There is a hole in the ceiling, and it is getting larger and larger until the hole is filled again. Only this time, it isn’t the ceiling, it is a man being lowered down on a mat. The man is motionless because he is paralyzed. Jesus looks the man in his eyes and then you wonder what will happen next.
Will He scold the man’s friends for tearing up the roof and interrupting His message? Will He make them pay for damages?
Imagine you are right there as the crowd circles around the man and Jesus. You are all anxiously waiting for the next words and then Jesus says something totally unexpected. “Friend, your sins are forgiven you.” Did Jesus really just forgive his sins? “Pharisees and teachers of the law sitting there who had come from every village of Galilee and Judea, and from Jerusalem,” what would they say to this statement?
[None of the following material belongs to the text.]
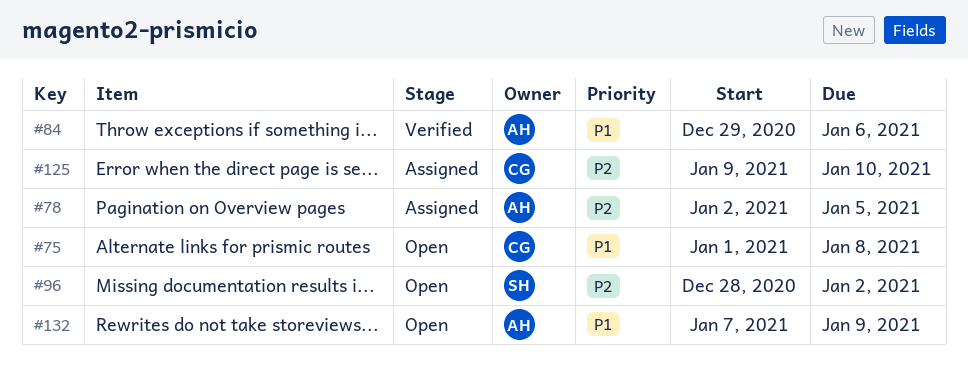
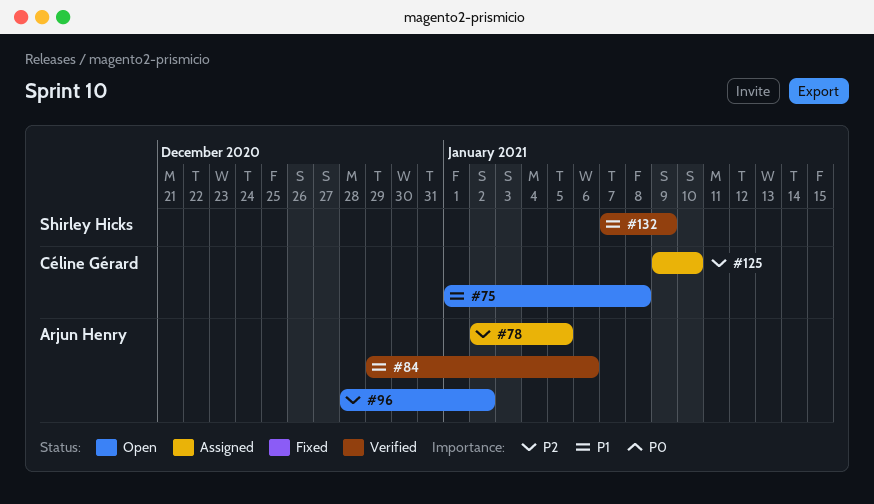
#96, owner: Shirley Hicks -> Arjun Henry
#132, status: Open -> Verified
#132, owner: Arjun Henry -> Shirley Hicks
In your front row “seat” (you are actually standing), you see the looks of disgust on their faces, their righteous indignation, and for a moment you wonder if they are right. Who is this man that can forgive sins?
Before the religious leaders even speak, this teacher, Jesus, asks a question, “Which is easier, to say: ‘Your sins are forgiven you’, or to say, ‘get up, pick up your matt, and go home?’ ” The man on the mat did not even wait for them to answer the question, he literally got up, picked up his mat, and went home glorifying God.
So, now you have imagined yourself there in the first century. Did you have any thoughts concerning all of this? For instance, Jesus said, “seeing their faith” and then He forgave the man.
Did Jesus see the friend’s faith, or did he see their faith and the man on the mat’s faith? Also, why did Jesus say, “get up, and pick up your stretcher, and go home?”
Didn’t Jesus want him to stick around and hear what He had to say? What could have been more important? Remember in John 9 when Jesus’ disciples saw a blind man and asked Jesus, “Who sinned, this man or his parents”?
In the first century, they believed all these things were caused because you sinned, or your parents sinned. Maybe Jesus sent the man home because the man’s parents had been dealing with the guilt that they may have caused their son to be paralyzed. In his forgiveness and healing there was also freedom from guilt and shame.
Is it possible that because of our faith in Jesus, we have forgiveness? And in that forgiveness, there is healing and freedom? That we do not have to imagine being at a first century event to experience that forgiveness, but rather, Jesus offers it to us freely on our acceptance and trust of Him.
And is it possible that as we live out this freedom, people will see Jesus in us and just like in the first century, people will glorify God?